> _Exercise_: Quote every entry word for word.

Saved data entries
——
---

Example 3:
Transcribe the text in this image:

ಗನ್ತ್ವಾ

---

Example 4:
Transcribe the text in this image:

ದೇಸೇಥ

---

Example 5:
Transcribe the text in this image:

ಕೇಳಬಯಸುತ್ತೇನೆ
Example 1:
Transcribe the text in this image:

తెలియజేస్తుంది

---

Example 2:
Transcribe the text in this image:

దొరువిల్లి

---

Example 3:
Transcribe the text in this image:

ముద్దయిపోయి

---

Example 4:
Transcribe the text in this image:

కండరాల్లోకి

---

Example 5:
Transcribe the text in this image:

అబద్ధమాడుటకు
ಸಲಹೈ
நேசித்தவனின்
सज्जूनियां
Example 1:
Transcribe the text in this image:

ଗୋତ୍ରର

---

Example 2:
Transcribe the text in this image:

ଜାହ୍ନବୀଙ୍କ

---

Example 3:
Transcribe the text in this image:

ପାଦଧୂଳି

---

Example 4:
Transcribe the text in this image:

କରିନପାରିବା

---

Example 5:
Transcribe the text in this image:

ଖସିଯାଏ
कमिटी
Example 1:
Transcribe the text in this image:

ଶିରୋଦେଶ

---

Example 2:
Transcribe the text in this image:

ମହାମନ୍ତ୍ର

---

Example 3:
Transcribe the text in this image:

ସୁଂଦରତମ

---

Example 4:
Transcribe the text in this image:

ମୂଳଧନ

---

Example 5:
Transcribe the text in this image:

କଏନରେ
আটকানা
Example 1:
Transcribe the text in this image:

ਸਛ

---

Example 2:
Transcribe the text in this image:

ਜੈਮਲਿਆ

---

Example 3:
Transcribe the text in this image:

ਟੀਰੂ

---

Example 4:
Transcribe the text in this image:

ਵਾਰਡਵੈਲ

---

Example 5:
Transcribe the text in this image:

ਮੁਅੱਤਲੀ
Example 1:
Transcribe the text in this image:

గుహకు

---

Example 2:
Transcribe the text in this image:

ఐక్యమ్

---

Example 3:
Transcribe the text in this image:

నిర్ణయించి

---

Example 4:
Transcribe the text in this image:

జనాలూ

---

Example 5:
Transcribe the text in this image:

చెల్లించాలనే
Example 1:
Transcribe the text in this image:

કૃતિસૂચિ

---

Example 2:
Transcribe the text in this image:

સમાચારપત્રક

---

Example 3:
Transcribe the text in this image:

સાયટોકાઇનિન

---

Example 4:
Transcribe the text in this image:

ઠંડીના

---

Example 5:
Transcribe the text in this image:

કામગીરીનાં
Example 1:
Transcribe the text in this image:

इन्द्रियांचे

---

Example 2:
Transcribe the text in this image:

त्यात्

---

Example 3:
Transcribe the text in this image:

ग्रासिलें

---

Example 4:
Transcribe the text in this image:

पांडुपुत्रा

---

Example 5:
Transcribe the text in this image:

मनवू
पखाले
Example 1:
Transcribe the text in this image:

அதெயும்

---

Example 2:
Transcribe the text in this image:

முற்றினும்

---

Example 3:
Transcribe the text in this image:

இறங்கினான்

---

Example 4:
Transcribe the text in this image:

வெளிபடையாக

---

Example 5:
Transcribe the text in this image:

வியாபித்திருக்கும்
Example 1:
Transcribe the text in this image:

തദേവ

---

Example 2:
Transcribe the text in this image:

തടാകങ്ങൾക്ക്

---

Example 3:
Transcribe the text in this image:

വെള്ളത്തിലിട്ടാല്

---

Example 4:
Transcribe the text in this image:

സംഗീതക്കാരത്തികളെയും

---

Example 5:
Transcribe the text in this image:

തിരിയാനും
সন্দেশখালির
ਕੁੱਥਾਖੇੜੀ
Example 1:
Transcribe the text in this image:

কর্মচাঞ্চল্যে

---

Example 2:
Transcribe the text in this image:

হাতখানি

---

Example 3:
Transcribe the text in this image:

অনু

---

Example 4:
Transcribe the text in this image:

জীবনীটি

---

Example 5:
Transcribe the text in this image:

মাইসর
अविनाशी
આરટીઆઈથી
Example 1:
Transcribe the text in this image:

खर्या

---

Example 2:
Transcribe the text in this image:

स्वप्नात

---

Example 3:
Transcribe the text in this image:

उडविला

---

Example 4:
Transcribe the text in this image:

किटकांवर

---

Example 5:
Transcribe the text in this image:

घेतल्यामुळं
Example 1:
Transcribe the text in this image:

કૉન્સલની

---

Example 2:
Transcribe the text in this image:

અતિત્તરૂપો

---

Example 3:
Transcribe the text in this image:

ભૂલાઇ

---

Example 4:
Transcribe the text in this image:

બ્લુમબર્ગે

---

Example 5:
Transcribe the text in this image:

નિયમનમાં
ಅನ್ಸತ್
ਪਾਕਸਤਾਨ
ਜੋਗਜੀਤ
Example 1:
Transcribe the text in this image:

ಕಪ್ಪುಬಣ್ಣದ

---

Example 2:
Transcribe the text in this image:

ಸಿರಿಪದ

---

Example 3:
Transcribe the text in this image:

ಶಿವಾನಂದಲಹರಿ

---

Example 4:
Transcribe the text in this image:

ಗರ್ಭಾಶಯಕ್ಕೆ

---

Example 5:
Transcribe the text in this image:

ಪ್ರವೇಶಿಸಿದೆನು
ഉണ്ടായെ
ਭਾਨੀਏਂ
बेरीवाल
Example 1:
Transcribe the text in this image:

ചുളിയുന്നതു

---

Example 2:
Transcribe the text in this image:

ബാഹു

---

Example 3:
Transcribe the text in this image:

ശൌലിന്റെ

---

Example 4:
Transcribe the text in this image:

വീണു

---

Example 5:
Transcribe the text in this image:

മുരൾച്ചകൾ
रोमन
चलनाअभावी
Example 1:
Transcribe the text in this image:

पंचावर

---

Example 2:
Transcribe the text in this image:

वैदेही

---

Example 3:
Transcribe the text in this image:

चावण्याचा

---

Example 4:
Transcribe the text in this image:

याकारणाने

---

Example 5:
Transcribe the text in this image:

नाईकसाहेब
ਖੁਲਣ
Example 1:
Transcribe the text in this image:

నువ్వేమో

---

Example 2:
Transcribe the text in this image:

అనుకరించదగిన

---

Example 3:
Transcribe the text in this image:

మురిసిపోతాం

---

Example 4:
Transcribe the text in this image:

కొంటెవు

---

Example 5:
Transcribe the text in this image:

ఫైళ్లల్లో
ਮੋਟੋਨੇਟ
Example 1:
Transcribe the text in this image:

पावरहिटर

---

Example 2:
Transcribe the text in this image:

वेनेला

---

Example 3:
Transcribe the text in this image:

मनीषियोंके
——
> _Response_:
---

Example 3:
Transcribe the text in this image:

ಗನ್ತ್ವಾ

---

Example 4:
Transcribe the text in this image:

ದೇಸೇಥ

---

Example 5:
Transcribe the text in this image:

ಕೇಳಬಯಸುತ್ತೇನೆ
Example 1:
Transcribe the text in this image:

తెలియజేస్తుంది

---

Example 2:
Transcribe the text in this image:

దొరువిల్లి

---

Example 3:
Transcribe the text in this image:

ముద్దయిపోయి

---

Example 4:
Transcribe the text in this image:

కండరాల్లోకి

---

Example 5:
Transcribe the text in this image:

అబద్ధమాడుటకు
ಸಲಹೈ
நேசித்தவனின்
सज्जूनियां
Example 1:
Transcribe the text in this image:

ଗୋତ୍ରର

---

Example 2:
Transcribe the text in this image:

ଜାହ୍ନବୀଙ୍କ

---

Example 3:
Transcribe the text in this image:

ପାଦଧୂଳି

---

Example 4:
Transcribe the text in this image:

କରିନପାରିବା

---

Example 5:
Transcribe the text in this image:

ଖସିଯାଏ
कमिटी
Example 1:
Transcribe the text in this image:

ଶିରୋଦେଶ

---

Example 2:
Transcribe the text in this image:

ମହାମନ୍ତ୍ର

---

Example 3:
Transcribe the text in this image:

ସୁଂଦରତମ

---

Example 4:
Transcribe the text in this image:

ମୂଳଧନ

---

Example 5:
Transcribe the text in this image:

କଏନରେ
আটকানা
Example 1:
Transcribe the text in this image:

ਸਛ

---

Example 2:
Transcribe the text in this image:

ਜੈਮਲਿਆ

---

Example 3:
Transcribe the text in this image:

ਟੀਰੂ

---

Example 4:
Transcribe the text in this image:

ਵਾਰਡਵੈਲ

---

Example 5:
Transcribe the text in this image:

ਮੁਅੱਤਲੀ
Example 1:
Transcribe the text in this image:

గుహకు

---

Example 2:
Transcribe the text in this image:

ఐక్యమ్

---

Example 3:
Transcribe the text in this image:

నిర్ణయించి

---

Example 4:
Transcribe the text in this image:

జనాలూ

---

Example 5:
Transcribe the text in this image:

చెల్లించాలనే
Example 1:
Transcribe the text in this image:

કૃતિસૂચિ

---

Example 2:
Transcribe the text in this image:

સમાચારપત્રક

---

Example 3:
Transcribe the text in this image:

સાયટોકાઇનિન

---

Example 4:
Transcribe the text in this image:

ઠંડીના

---

Example 5:
Transcribe the text in this image:

કામગીરીનાં
Example 1:
Transcribe the text in this image:

इन्द्रियांचे

---

Example 2:
Transcribe the text in this image:

त्यात्

---

Example 3:
Transcribe the text in this image:

ग्रासिलें

---

Example 4:
Transcribe the text in this image:

पांडुपुत्रा

---

Example 5:
Transcribe the text in this image:

मनवू
पखाले
Example 1:
Transcribe the text in this image:

அதெயும்

---

Example 2:
Transcribe the text in this image:

முற்றினும்

---

Example 3:
Transcribe the text in this image:

இறங்கினான்

---

Example 4:
Transcribe the text in this image:

வெளிபடையாக

---

Example 5:
Transcribe the text in this image:

வியாபித்திருக்கும்
Example 1:
Transcribe the text in this image:

തദേവ

---

Example 2:
Transcribe the text in this image:

തടാകങ്ങൾക്ക്

---

Example 3:
Transcribe the text in this image:

വെള്ളത്തിലിട്ടാല്

---

Example 4:
Transcribe the text in this image:

സംഗീതക്കാരത്തികളെയും

---

Example 5:
Transcribe the text in this image:

തിരിയാനും
সন্দেশখালির
ਕੁੱਥਾਖੇੜੀ
Example 1:
Transcribe the text in this image:

কর্মচাঞ্চল্যে

---

Example 2:
Transcribe the text in this image:

হাতখানি

---

Example 3:
Transcribe the text in this image:

অনু

---

Example 4:
Transcribe the text in this image:

জীবনীটি

---

Example 5:
Transcribe the text in this image:

মাইসর
अविनाशी
આરટીઆઈથી
Example 1:
Transcribe the text in this image:

खर्या

---

Example 2:
Transcribe the text in this image:

स्वप्नात

---

Example 3:
Transcribe the text in this image:

उडविला

---

Example 4:
Transcribe the text in this image:

किटकांवर

---

Example 5:
Transcribe the text in this image:

घेतल्यामुळं
Example 1:
Transcribe the text in this image:

કૉન્સલની

---

Example 2:
Transcribe the text in this image:

અતિત્તરૂપો

---

Example 3:
Transcribe the text in this image:

ભૂલાઇ

---

Example 4:
Transcribe the text in this image:

બ્લુમબર્ગે

---

Example 5:
Transcribe the text in this image:

નિયમનમાં
ಅನ್ಸತ್
ਪਾਕਸਤਾਨ
ਜੋਗਜੀਤ
Example 1:
Transcribe the text in this image:

ಕಪ್ಪುಬಣ್ಣದ

---

Example 2:
Transcribe the text in this image:

ಸಿರಿಪದ

---

Example 3:
Transcribe the text in this image:

ಶಿವಾನಂದಲಹರಿ

---

Example 4:
Transcribe the text in this image:

ಗರ್ಭಾಶಯಕ್ಕೆ

---

Example 5:
Transcribe the text in this image:

ಪ್ರವೇಶಿಸಿದೆನು
ഉണ്ടായെ
ਭਾਨੀਏਂ
बेरीवाल
Example 1:
Transcribe the text in this image:

ചുളിയുന്നതു

---

Example 2:
Transcribe the text in this image:

ബാഹു

---

Example 3:
Transcribe the text in this image:

ശൌലിന്റെ

---

Example 4:
Transcribe the text in this image:

വീണു

---

Example 5:
Transcribe the text in this image:

മുരൾച്ചകൾ
रोमन
चलनाअभावी
Example 1:
Transcribe the text in this image:

पंचावर

---

Example 2:
Transcribe the text in this image:

वैदेही

---

Example 3:
Transcribe the text in this image:

चावण्याचा

---

Example 4:
Transcribe the text in this image:

याकारणाने

---

Example 5:
Transcribe the text in this image:

नाईकसाहेब
ਖੁਲਣ
Example 1:
Transcribe the text in this image:

నువ్వేమో

---

Example 2:
Transcribe the text in this image:

అనుకరించదగిన

---

Example 3:
Transcribe the text in this image:

మురిసిపోతాం

---

Example 4:
Transcribe the text in this image:

కొంటెవు

---

Example 5:
Transcribe the text in this image:

ఫైళ్లల్లో
ਮੋਟੋਨੇਟ
Example 1:
Transcribe the text in this image:

पावरहिटर

---

Example 2:
Transcribe the text in this image:

वेनेला

---

Example 3:
Transcribe the text in this image:

मनीषियोंके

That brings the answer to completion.